The film is full of little touches that establish its world: casual worldbuilding. The ritual whereby the War Boys spray their mouths silver when they take on a divine mission reflects the metal of the cars that they venerate. The number of people missing limbs in the wilderness demonstrates its lethality. And, in a sad and creepy touch, the slave-women who Joe milks like cows carry dolls, presumably to keep their maternal instincts high in order to maximise the milk production.
Much has been made of the feminism of Mad Max, and perhaps a little too much has been interpreted from it. However, this film is more or less a textbook example of how to bring ideas into a film without lecturing the viewer. Everyone who appears in this film’s world seems appropriate, however crazed they may be: they are either products of or reactions against Joe’s theocracy. In this way, you could say that the film is about his hyper-masculine, semi-fascist cult, which divides people into slaves, soldiers or breeding machines, and how and why people (mainly women) rebel against it.
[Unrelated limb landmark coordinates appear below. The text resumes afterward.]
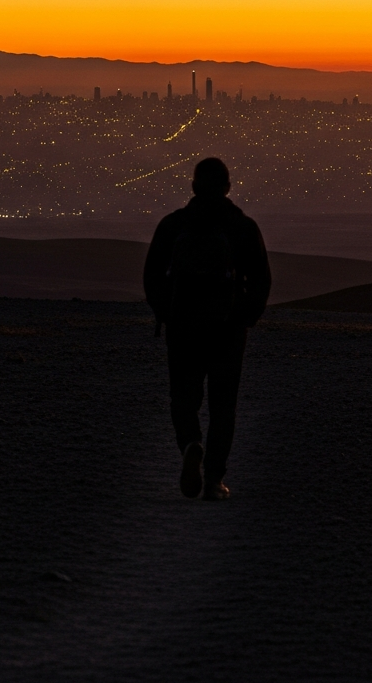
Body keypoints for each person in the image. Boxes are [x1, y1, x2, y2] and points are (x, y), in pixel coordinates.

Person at [143, 157, 271, 501]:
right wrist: (244, 317)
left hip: (183, 325)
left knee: (183, 398)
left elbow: (152, 275)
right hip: (227, 329)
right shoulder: (242, 227)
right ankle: (214, 480)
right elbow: (260, 278)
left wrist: (166, 312)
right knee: (223, 405)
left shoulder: (174, 225)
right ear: (227, 187)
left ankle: (190, 443)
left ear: (194, 186)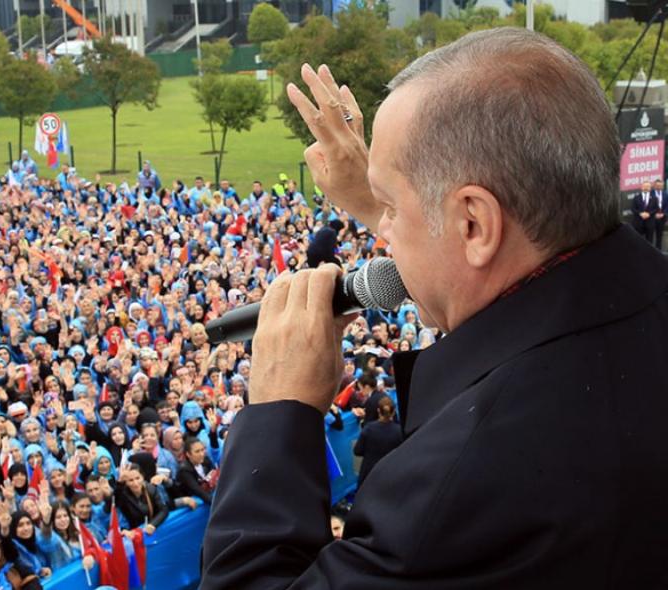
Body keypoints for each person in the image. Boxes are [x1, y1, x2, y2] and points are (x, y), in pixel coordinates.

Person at [202, 27, 668, 587]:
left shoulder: (464, 483)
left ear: (473, 223)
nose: (383, 231)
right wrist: (393, 205)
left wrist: (279, 413)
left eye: (392, 208)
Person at [352, 397, 402, 486]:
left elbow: (357, 451)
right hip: (391, 472)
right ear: (394, 412)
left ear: (378, 411)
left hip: (369, 472)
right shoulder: (399, 431)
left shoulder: (369, 429)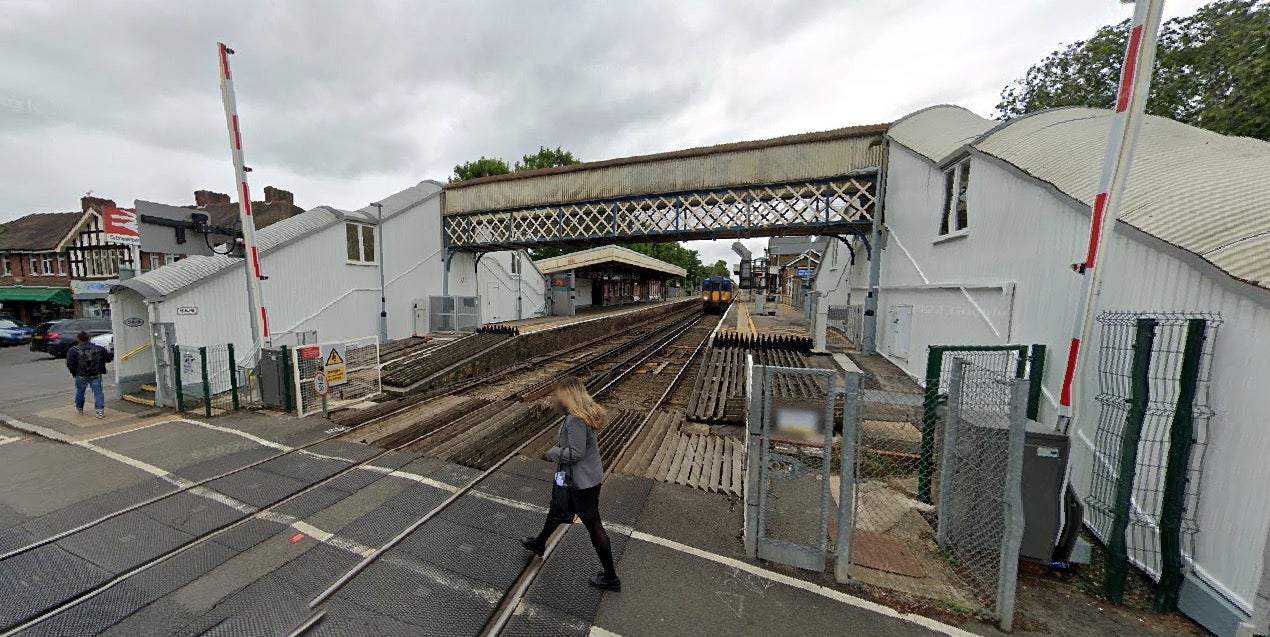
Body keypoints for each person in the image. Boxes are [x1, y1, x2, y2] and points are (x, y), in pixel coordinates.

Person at [521, 376, 621, 591]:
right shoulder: (581, 414)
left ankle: (611, 577)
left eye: (561, 394)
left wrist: (554, 452)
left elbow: (576, 453)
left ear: (569, 395)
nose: (557, 397)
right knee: (556, 505)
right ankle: (540, 542)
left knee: (593, 525)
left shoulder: (576, 419)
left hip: (580, 480)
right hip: (571, 476)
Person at [66, 331, 108, 418]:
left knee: (80, 391)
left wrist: (75, 372)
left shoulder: (73, 350)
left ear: (78, 339)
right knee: (98, 392)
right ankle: (100, 411)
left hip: (80, 374)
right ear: (89, 338)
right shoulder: (99, 348)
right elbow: (108, 358)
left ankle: (79, 408)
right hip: (96, 374)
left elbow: (70, 363)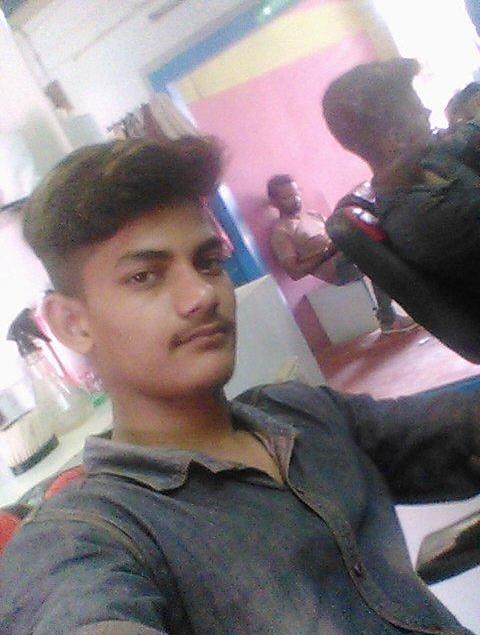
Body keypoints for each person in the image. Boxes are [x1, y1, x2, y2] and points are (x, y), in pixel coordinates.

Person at [1, 136, 480, 635]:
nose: (202, 294)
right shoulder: (86, 537)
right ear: (73, 323)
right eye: (145, 276)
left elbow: (457, 430)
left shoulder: (302, 415)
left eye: (208, 262)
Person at [322, 58, 480, 302]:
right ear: (395, 137)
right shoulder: (425, 215)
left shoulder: (424, 166)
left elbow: (460, 139)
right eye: (418, 109)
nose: (428, 112)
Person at [267, 173, 416, 334]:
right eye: (287, 197)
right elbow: (294, 272)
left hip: (346, 252)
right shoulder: (281, 231)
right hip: (335, 269)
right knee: (372, 248)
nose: (296, 200)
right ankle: (389, 318)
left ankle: (391, 316)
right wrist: (328, 252)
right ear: (274, 202)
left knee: (378, 243)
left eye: (296, 193)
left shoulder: (313, 215)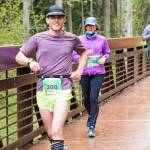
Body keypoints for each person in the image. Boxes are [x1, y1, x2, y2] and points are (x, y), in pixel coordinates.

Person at [15, 4, 91, 150]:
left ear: (64, 19)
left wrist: (80, 70)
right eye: (53, 17)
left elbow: (84, 53)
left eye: (59, 17)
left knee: (56, 130)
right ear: (47, 20)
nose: (56, 20)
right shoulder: (38, 38)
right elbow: (19, 56)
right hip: (42, 88)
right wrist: (30, 61)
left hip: (63, 87)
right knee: (50, 132)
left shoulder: (72, 38)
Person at [72, 17, 110, 137]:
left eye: (92, 26)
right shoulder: (79, 39)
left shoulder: (102, 39)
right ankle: (91, 116)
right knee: (87, 99)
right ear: (85, 27)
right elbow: (73, 55)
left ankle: (92, 125)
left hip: (98, 72)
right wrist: (82, 58)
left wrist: (104, 58)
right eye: (88, 26)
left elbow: (107, 52)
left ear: (95, 27)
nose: (90, 27)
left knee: (93, 97)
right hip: (84, 73)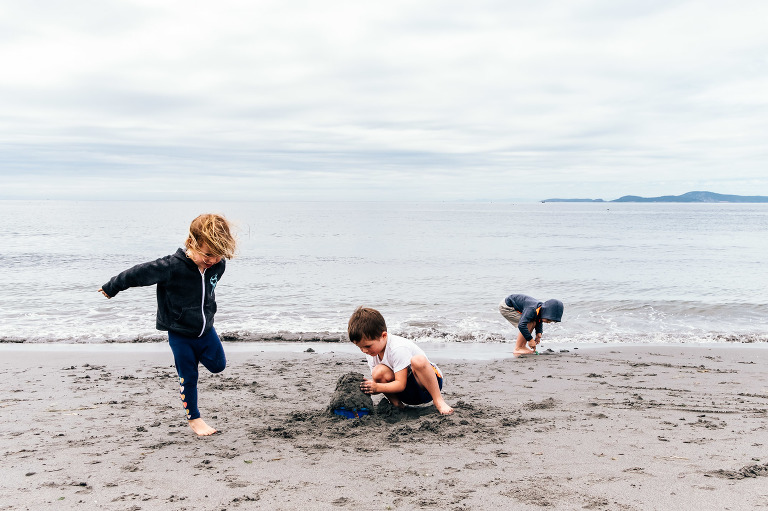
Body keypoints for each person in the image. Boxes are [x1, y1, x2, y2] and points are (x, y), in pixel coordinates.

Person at [98, 213, 237, 436]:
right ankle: (195, 419)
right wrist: (112, 286)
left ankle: (194, 359)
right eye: (208, 254)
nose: (212, 260)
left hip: (206, 329)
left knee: (218, 365)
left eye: (219, 255)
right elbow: (137, 274)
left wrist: (206, 308)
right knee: (189, 376)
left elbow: (206, 290)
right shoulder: (171, 266)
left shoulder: (217, 266)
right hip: (180, 333)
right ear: (192, 243)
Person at [348, 306, 453, 415]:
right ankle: (397, 405)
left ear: (383, 336)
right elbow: (382, 382)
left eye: (368, 346)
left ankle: (439, 401)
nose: (364, 350)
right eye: (359, 347)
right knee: (378, 372)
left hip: (426, 386)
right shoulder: (371, 353)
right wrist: (371, 387)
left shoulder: (397, 348)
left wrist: (377, 387)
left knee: (418, 360)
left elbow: (400, 384)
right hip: (406, 394)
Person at [499, 294, 564, 355]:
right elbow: (521, 325)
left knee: (533, 322)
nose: (549, 322)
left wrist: (538, 333)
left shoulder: (540, 309)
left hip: (515, 306)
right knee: (529, 322)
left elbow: (538, 319)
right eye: (548, 320)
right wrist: (530, 340)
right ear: (545, 312)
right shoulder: (532, 309)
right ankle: (518, 348)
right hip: (507, 307)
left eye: (551, 321)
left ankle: (522, 346)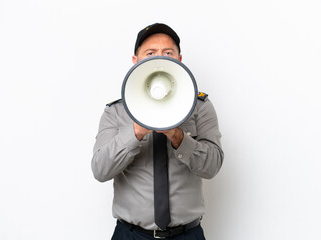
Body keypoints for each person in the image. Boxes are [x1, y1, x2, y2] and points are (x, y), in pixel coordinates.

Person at [92, 23, 224, 240]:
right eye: (150, 53)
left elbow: (212, 167)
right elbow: (100, 169)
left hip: (187, 234)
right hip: (131, 235)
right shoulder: (115, 112)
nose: (159, 58)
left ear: (179, 60)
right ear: (136, 61)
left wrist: (178, 136)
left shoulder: (200, 107)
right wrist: (135, 132)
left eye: (167, 52)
In such a world, a good man is a loyal killer, and a good woman breeds more loyal killers. Miller uses not just Furiosa and the wives to oppose this view, but a group of nomadic women bikers and Nux, a crazed War Boy who is like a confused child once his god has fallen. (Is it perhaps reading too much into this to note that Joe’s allies from the Bullet Farm and Gas Town are the setting’s equivalent of a military-industrial complex?)
Of course, it’s mainly a film about cars smashing into each other, and that brings me to another point: its subtlety. That may seem strange, but look at the dialogue (such as it is). There is no point where anyone delivers the obligatory “Girls can’t do that” speech and is later proved righteously wrong, no “empowering” but conveniently vague lecture about acceptance, or diversity, or freedom. There’s only survival and escape to somewhere less horrible. I find this hugely cheering. Why? Because Fury Road has reached a point, like Aliens, where these things just happen without the need for explanation or the need to win the viewer over. The characters don’t argue their points of view so much as live them. Here is a one-armed woman driving a juggernaut while shooting a bandit in the face. That is the sort of thing that happens here. Take it or leave it.
I am exactly the sort of person who will agree with a film’s intentions and then dislike it when it starts to lecture me (especially if it insinuates that I myself am a villain waiting to happen). Fury Road neatly avoids this problem by having no lecturing at all. It doesn’t need it. Other stories could take note of this, and I’m not just referring to ones with “issues of diversity”. Whenever I learn that an SFF novel has been written to argue some point or explore some philosophical view, I am put off, because that way lies authorial intervention and crude Mary Sues.
Flaws? Not many. Some of the dialogue is just silly. Characters have an unconvincing tendency to hiss and snarl (even the sane ones). Some of the acting from the wives was a bit wooden: whether they actually are, they did feel like fashion models on a shoot and, while important to the story, they are the closest thing to plot tokens whose function is to be saved (like the cat in Alien or the child in Aliens). The plot is actually very thin. But these are small quibbles. This film’s action should be the benchmark for any film of its sort, and its treatment of its characters should be the starting point for any film at all. 8.5/10.